Adhesion capacity of L. monocytogenes ScottA (A and C) and EGDe (B and D) 2-h-attached and 24-h-attached populations (log CFU per square centimeter) on stainless steel coupons at 20°C (A and B) and 4°C (C and D). The adhesion assay was evaluated for (i) unstressed cells that were exposed in MW (light gray bars) (control) and (ii) stressed cells exposed to PAA (dark gray bars).
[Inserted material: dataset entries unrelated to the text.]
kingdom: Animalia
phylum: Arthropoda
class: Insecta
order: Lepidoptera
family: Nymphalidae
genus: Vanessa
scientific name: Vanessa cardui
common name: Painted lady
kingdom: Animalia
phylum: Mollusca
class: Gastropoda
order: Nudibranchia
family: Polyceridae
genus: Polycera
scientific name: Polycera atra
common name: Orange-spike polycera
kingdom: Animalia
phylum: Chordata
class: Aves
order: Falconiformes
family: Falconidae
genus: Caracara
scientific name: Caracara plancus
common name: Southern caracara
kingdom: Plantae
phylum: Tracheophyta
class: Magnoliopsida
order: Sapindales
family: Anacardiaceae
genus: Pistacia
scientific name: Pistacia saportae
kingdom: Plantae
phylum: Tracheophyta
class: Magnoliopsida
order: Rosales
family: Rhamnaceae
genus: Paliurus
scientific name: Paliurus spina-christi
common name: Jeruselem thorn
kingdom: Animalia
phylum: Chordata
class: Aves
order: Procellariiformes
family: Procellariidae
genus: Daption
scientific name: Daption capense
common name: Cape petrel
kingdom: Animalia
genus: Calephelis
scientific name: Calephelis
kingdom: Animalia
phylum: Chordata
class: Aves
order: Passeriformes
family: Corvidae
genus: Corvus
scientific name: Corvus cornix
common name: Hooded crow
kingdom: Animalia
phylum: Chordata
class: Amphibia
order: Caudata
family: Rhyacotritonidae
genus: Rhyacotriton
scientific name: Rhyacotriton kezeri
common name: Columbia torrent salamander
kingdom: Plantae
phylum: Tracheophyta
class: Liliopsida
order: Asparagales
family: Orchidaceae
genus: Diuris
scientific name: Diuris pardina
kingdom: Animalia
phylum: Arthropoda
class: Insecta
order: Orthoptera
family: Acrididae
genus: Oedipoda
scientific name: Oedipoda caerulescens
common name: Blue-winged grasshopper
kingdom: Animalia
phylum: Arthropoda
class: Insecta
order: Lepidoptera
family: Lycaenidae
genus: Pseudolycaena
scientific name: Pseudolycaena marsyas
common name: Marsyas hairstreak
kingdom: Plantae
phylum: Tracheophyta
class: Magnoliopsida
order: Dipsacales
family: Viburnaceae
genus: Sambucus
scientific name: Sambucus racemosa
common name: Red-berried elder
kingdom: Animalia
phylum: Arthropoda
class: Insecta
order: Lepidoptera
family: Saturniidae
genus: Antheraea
Population data are represented by bars corresponding to the primary axis. Triangles (secondary axis) demonstrate the percentage of sublethal injury of the attached population due to previous exposure to PAA (0.75 ppm at 4°C for 90 min). Data presented are mean values ± standard deviations from three biological replicates performed in duplicate. * indicates statistically significant differences of PAA from the control (MW).

FIG 4

Relative transcription of genes involved in virulence and motility in ScottA (dark gray bars) and EGDe (light gray bars) exposed to PAA and PAA-TSBY at 4°C. Data were normalized to the reference gene (tpi), and relative gene transcription was estimated in comparison to the respective controls (MW and MW-TSBY at 4°C). Error bars represent standard deviations of the means for three biological and two technical replicates. Stars indicate statistically significant up- or downregulation (greater than 1 or less than −1) of genes in PAA-exposed L. monocytogenes cells compared to nonexposed L. monocytogenes cells. Letters indicate significant changes in the regulation of genes after TSBY incubation. Lowercase letters correspond to ScottA genes, and uppercase letters correspond to EGDe genes. Different letters for the same strain indicate a significant difference.

FIG 5

Relative transcription of genes involved in the general and oxidative stress responses in ScottA (dark gray bars) and EGDe (light gray bars) exposed to PAA and PAA-TSBY at 4°C. Data were normalized to the reference gene (tpi), and relative gene transcription was estimated in comparison to the respective controls (MW and MW-TSBY at 4°C). Error bars represent standard deviations of the means for three biological and two technical replicates. Stars indicate statistically significant up- or downregulation (greater than 1 or less than −1) of genes in PAA-exposed L. monocytogenes cells compared to nonexposed L. monocytogenes. Letters indicate a significant change in the regulation of genes after TSBY incubation. Lowercase letters correspond to ScottA genes, and uppercase letters correspond to EGDe genes. Different letters for the same strain indicate a significant difference.